**Set problem 1**
Repeat a passage from the article on people strategy, starting at "A strong people" and stopping after "to get there.".

How to Use People Strategy to Assess Your Organizational Health
Contrary to popular belief, people strategy is not synonymous with HR strategy. While HR strategy focuses on shaping culture through policy, people strategy puts the focus on the corporate ecosystem. It’s about creating an environment that empowers people to thrive while growing the bottom line accordingly.
A strong people strategy is strongly correlated to good organizational health. According to McKinsey, 80% of companies that make concrete strides to improve organizational health enjoy significant advantages over competitors.
If you trust that your people have been astutely deployed, you can trust them to provide crucial insights into the health of your business.
What Do We Mean by Organizational Health?
When I refer to organizational health, I’m talking about how well the arms of the organization work together. Employee engagement, retention, and culture are indicators of health, but they don’t define it. A healthy organization is united behind their leadership and able to translate vision into action. These organizations maintain a sharp focus on the organization’s goals, and are able to adapt to industry trends in order to get there.

**Set problem 2**
Reproduce the records line for line, starting at the line that contains "scientific name: Mitchella repens" and continuing through the final line of the records.

**Given records**
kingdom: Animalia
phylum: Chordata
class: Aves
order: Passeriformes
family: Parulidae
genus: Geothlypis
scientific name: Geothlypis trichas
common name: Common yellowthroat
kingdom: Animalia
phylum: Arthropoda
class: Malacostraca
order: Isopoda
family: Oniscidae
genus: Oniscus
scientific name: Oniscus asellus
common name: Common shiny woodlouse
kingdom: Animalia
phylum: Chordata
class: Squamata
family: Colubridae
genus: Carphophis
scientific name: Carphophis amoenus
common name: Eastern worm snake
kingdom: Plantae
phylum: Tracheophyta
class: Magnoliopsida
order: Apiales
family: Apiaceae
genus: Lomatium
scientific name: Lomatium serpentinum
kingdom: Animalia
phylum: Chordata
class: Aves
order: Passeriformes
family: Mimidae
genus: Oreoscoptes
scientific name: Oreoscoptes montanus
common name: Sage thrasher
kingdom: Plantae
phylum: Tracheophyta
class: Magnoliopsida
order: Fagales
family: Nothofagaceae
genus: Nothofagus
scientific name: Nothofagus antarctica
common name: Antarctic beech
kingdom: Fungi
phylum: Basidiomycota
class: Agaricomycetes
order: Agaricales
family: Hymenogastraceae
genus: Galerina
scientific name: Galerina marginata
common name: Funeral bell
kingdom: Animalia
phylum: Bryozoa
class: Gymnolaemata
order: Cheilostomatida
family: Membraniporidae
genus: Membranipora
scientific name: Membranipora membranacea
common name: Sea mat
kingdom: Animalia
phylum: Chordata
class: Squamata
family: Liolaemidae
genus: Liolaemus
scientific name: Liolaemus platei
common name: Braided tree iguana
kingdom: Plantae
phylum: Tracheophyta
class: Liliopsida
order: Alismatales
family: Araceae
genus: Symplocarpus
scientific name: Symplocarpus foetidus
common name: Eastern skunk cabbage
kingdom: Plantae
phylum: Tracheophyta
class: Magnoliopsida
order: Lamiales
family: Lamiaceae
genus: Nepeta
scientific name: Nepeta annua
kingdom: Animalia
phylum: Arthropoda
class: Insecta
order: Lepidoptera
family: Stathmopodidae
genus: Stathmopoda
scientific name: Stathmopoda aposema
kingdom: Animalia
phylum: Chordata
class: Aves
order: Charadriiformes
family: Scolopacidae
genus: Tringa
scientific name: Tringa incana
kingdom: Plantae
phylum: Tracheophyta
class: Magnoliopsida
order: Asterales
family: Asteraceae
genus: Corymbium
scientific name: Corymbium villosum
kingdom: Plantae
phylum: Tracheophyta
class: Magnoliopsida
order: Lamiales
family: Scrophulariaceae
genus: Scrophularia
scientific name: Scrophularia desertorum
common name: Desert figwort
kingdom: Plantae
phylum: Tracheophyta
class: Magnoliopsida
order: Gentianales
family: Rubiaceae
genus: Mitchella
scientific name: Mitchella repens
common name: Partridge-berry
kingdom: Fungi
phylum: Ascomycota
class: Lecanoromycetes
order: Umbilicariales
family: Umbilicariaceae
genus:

**Task answer 1**
A strong people strategy is strongly correlated to good organizational health. According to McKinsey, 80% of companies that make concrete strides to improve organizational health enjoy significant advantages over competitors.
If you trust that your people have been astutely deployed, you can trust them to provide crucial insights into the health of your business.
What Do We Mean by Organizational Health?
When I refer to organizational health, I’m talking about how well the arms of the organization work together. Employee engagement, retention, and culture are indicators of health, but they don’t define it. A healthy organization is united behind their leadership and able to translate vision into action. These organizations maintain a sharp focus on the organization’s goals, and are able to adapt to industry trends in order to get there.

**Task answer 2**
scientific name: Mitchella repens
common name: Partridge-berry
kingdom: Fungi
phylum: Ascomycota
class: Lecanoromycetes
order: Umbilicariales
family: Umbilicariaceae
genus:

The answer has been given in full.